Sample sizes decreased in the days following the 2020 US presidential election. During this time period, Facebook prioritized providing users with election-related information, which led to fewer people seeing invitations to the survey. Sample sizes returned to their pre-election baselines in mid-to-late November.

Missing Item C15 in Data Files (Nov 18, 2020)

In Wave 4, we added item C15, which asks respondents “How worried are you about your household’s finances for the next month?” Unfortunately, our code that produces the individual data files inadvertently omitted this item.

We’ve now corrected this problem and reissued the data files that include Wave 4. If you have access to the SFTP server containing microdata, you’ll find new response files with names such as

cvid_responses_2020_10_31_recordedby_2020_11_16.csv.gz

where “recorded by 2020-11-16” means they were issued on November 16th. Older versions with prior “recordedby” dates were created before this mistake was corrected.

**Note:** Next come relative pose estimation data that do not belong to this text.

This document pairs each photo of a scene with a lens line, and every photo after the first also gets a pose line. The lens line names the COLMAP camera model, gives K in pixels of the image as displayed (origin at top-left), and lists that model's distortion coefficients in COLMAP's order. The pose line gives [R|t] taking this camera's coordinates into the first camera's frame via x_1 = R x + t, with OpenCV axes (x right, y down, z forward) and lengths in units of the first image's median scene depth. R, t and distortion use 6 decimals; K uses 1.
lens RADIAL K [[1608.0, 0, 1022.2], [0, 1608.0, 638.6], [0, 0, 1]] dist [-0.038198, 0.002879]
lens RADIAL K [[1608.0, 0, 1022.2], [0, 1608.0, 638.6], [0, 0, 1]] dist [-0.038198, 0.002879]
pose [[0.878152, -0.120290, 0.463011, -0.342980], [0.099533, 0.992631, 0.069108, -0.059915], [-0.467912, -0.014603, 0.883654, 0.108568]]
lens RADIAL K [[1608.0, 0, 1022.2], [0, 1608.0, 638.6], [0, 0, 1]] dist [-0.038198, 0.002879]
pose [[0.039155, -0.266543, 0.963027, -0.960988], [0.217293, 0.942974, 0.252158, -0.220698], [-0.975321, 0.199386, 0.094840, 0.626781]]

The monthly data files, with names such as 2020-11.csv.gz, use the reissued data and are not affected by this problem.

Unintended Highlighted Answer Choices (Feb 19, 2021)

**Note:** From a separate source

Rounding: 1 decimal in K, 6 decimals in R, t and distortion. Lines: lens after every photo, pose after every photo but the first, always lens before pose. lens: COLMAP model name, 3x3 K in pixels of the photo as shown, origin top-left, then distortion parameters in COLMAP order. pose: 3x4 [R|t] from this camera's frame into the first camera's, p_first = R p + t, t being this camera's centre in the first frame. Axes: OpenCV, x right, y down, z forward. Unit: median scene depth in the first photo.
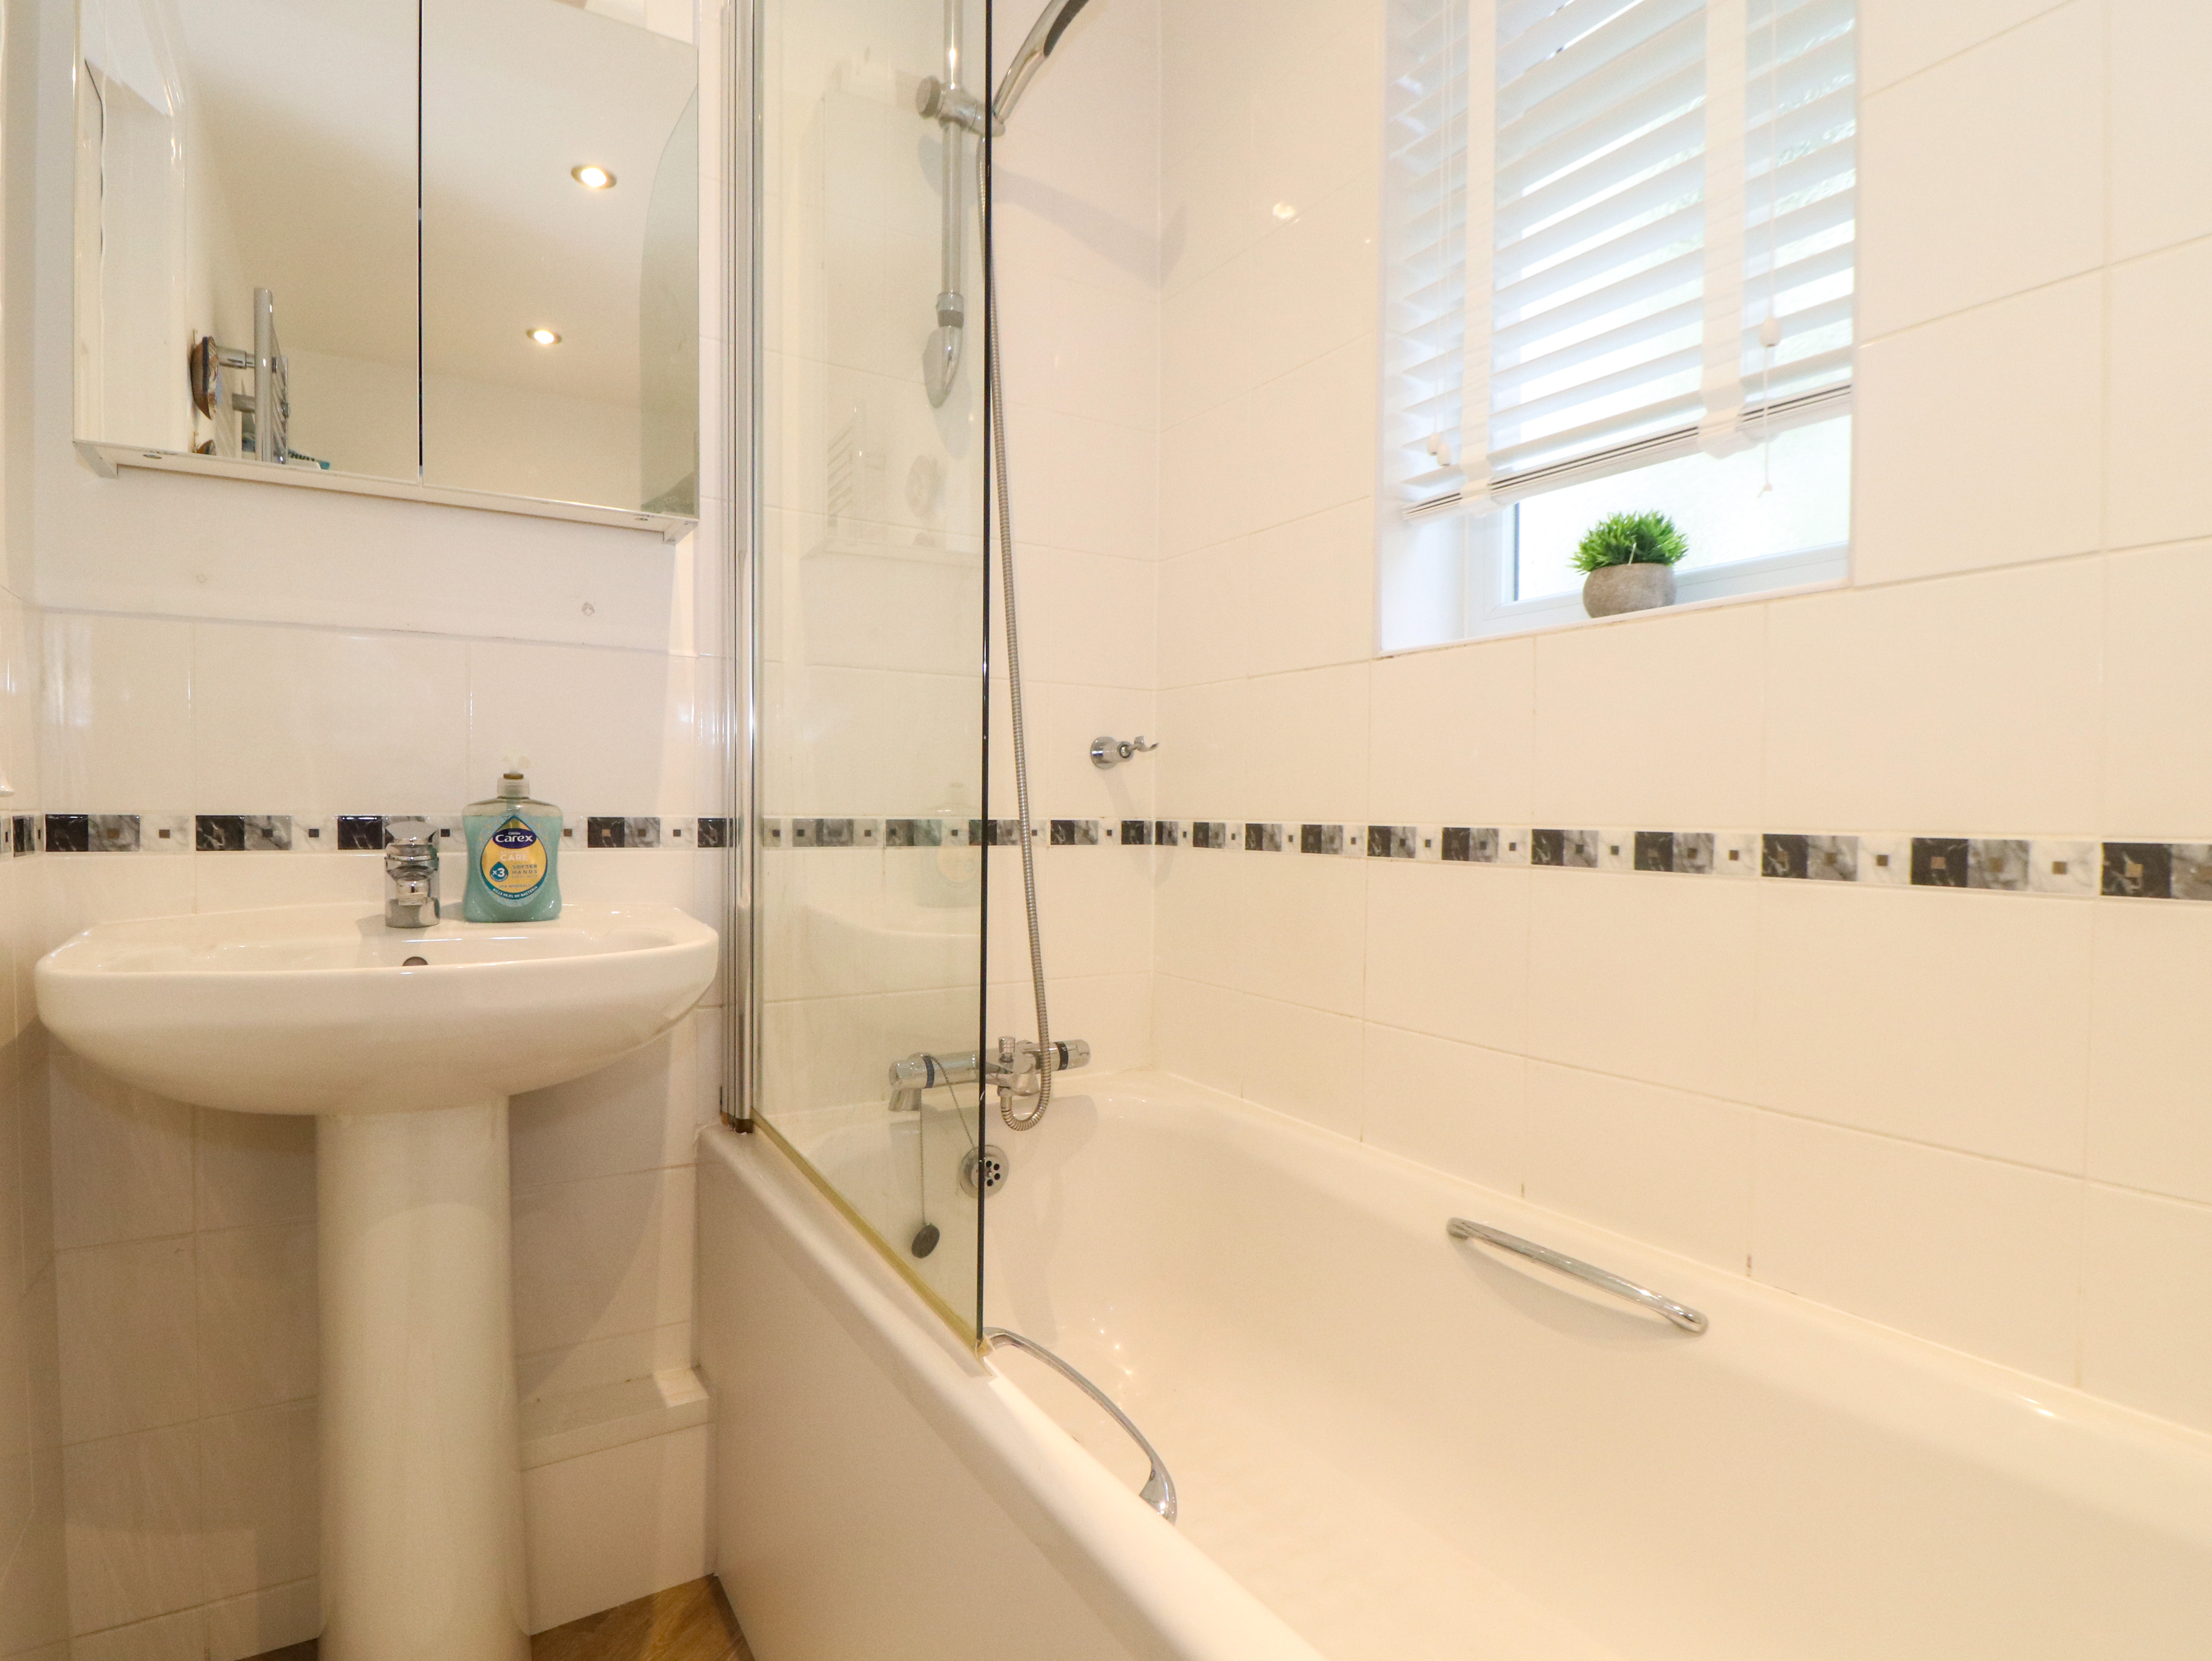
lens RADIAL K [[1197.6, 0, 1113.9], [0, 1197.6, 844.9], [0, 0, 1]] dist [-0.012371, -0.001045]
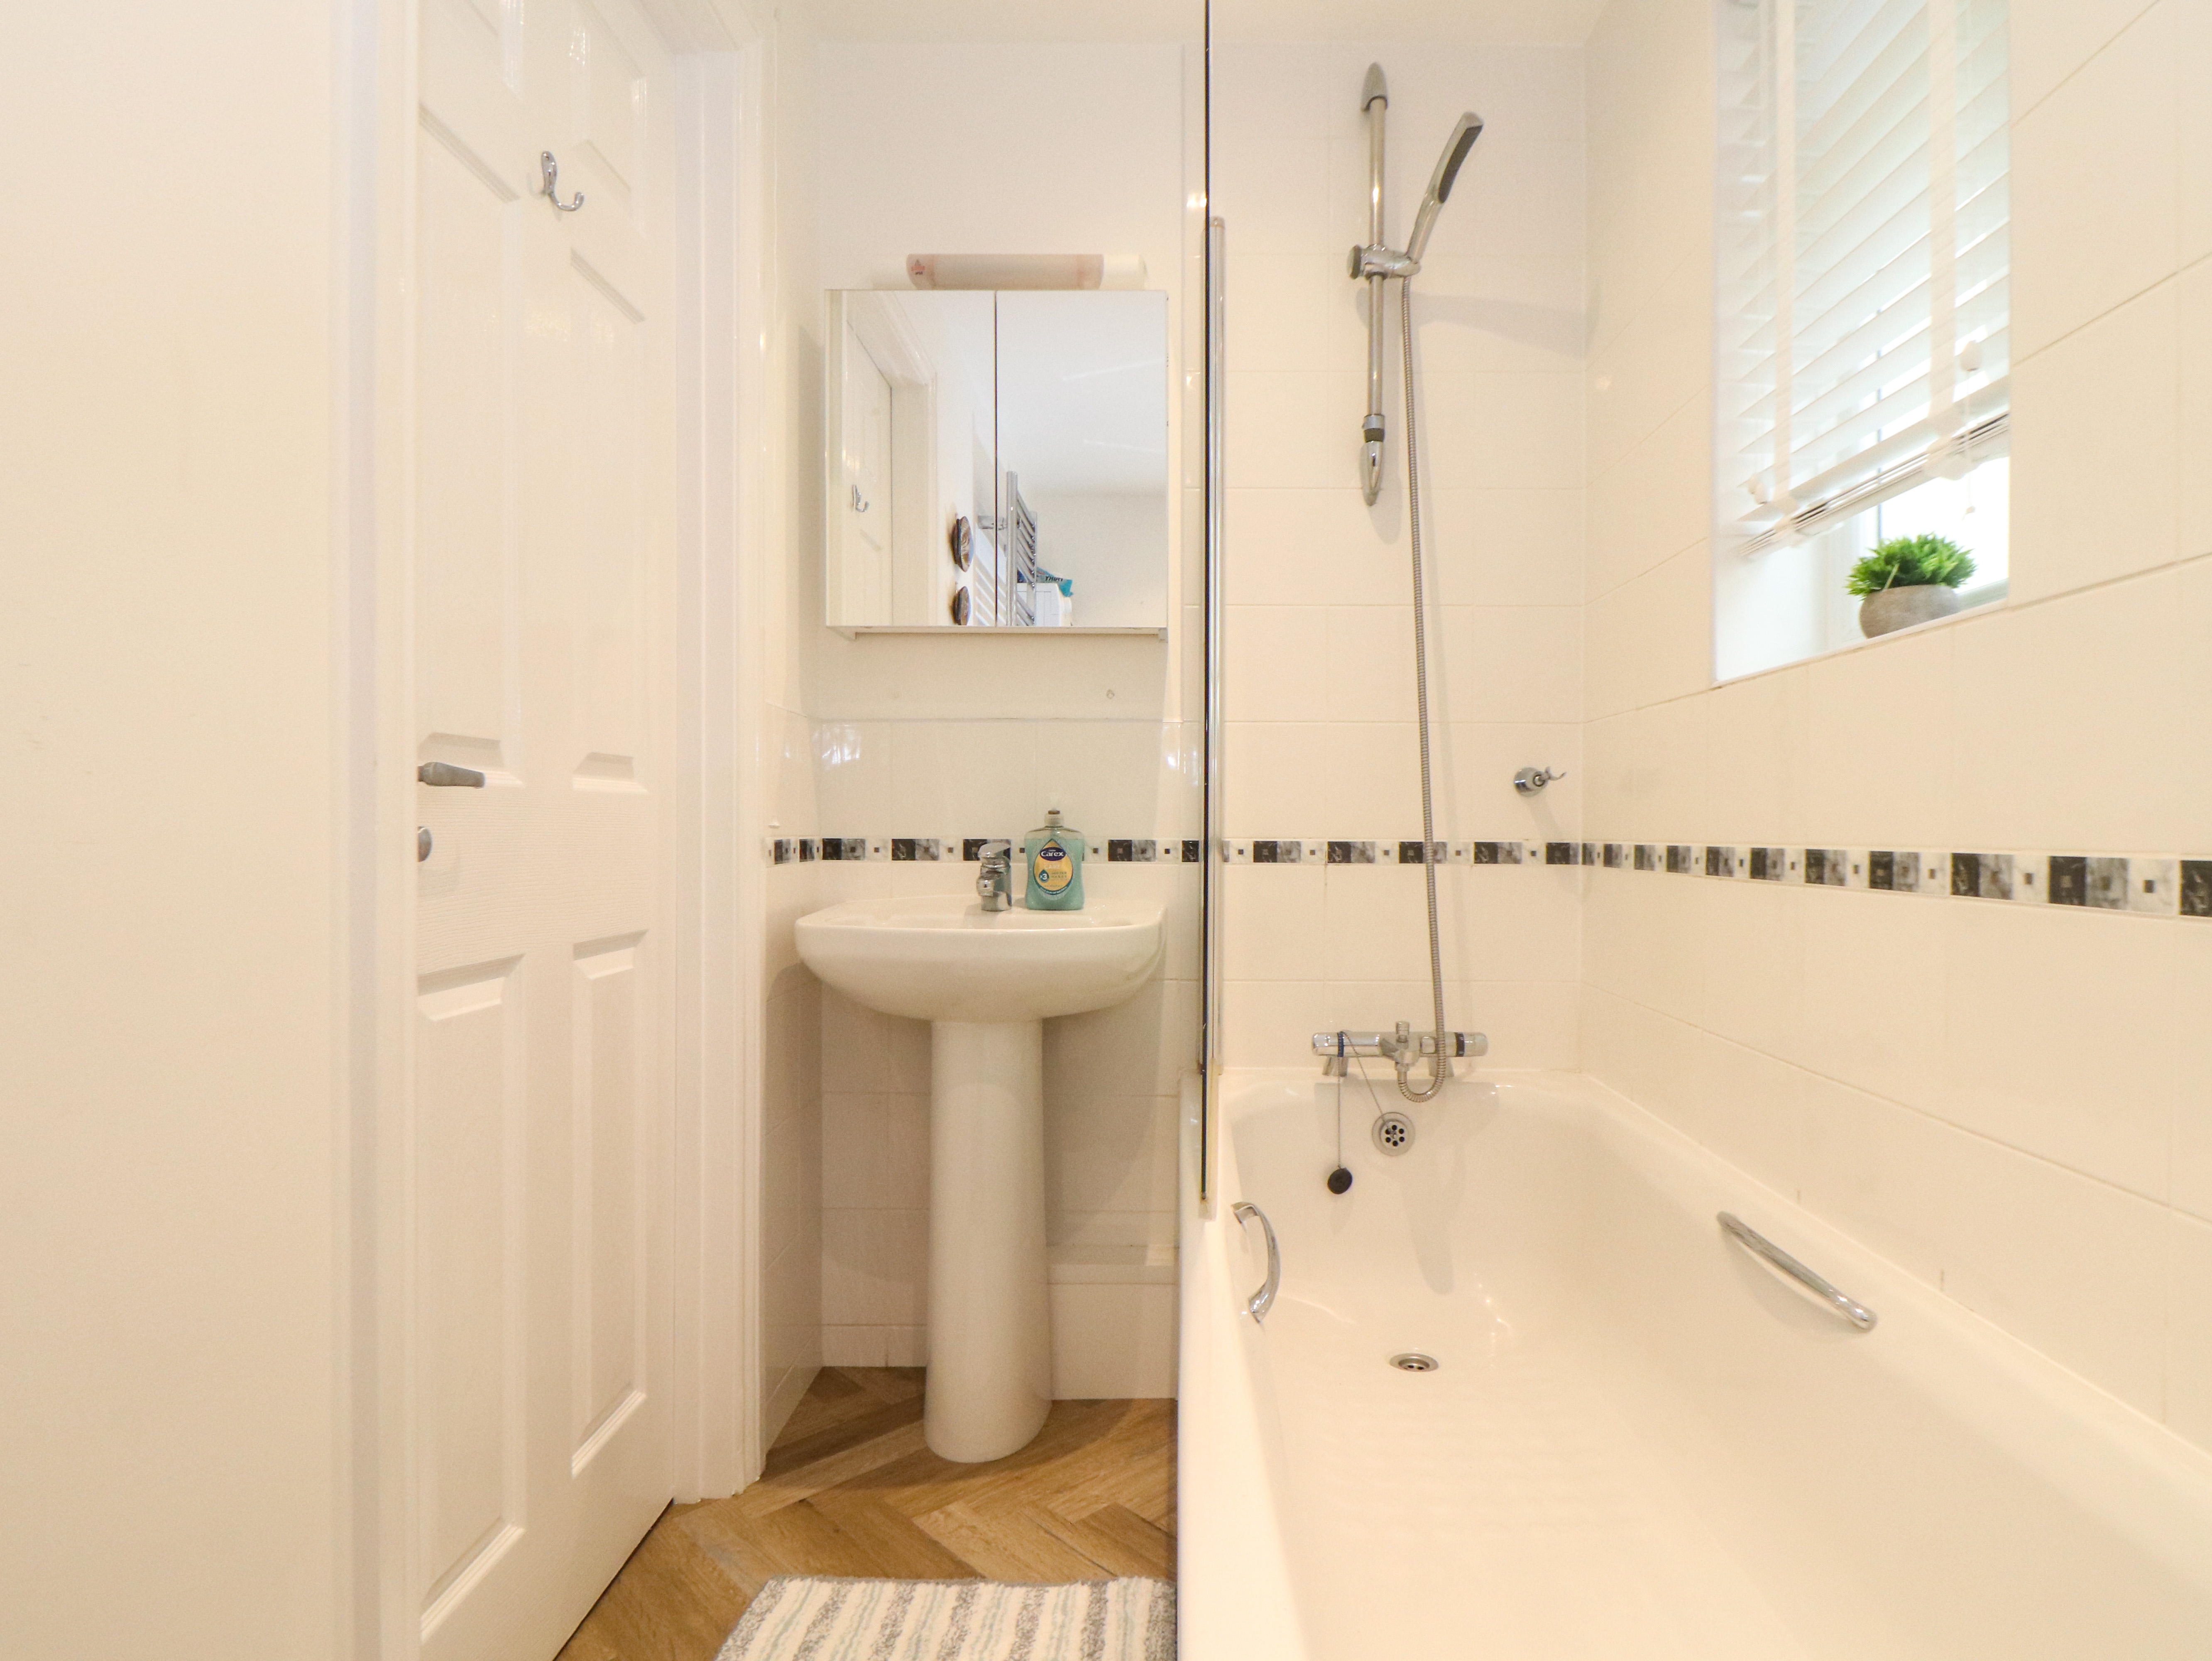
lens RADIAL K [[1197.6, 0, 1113.9], [0, 1197.6, 844.9], [0, 0, 1]] dist [-0.012371, -0.001045]
pose [[0.821328, 0.000395, -0.570456, 0.402775], [-0.012435, 0.999775, -0.017212, 0.007794], [0.570320, 0.021230, 0.821148, -0.178097]]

Some respondents reported that certain multiple-choice questions displayed the first response option highlighted in red. This occurred when a matrix-table question is followed by a single-choice question. This problem only affected respondents completing the survey on mobile devices; after completing the last item in the matrix table question, Qualtrics automatically moved them to the single-choice question and highlighted the first answer choice.

We have put in page breaks after the matrix-table questions that have seem to resolve the issue. However, data collected before the problem was fixed may be biased by the highlighting of the answer choice.

Listed below are the survey waves and items that were possibly affected:

  • Wave 8 from February 8, 2021 – February 19, 2021:
    • Item V9 (How concerned are you that you would experience a side effect from a COVID-19 vaccination?)
    • Item C9 (How worried do you feel that you or someone in your immediate family might become seriously ill from COVID-19?)
  • Wave 7 from January 12, 2021 – January 28, 2021:
    • Item V9 (How concerned are you that you would experience a side effect from a COVID-19 vaccination?)
    • Item C9 (How worried do you feel that you or someone in your immediate family might become seriously ill from COVID-19?)
  • Waves 1, 4, 5, and 6:
    • Item C9 (How worried do you feel that you or someone in your immediate family might become seriously ill from COVID-19?)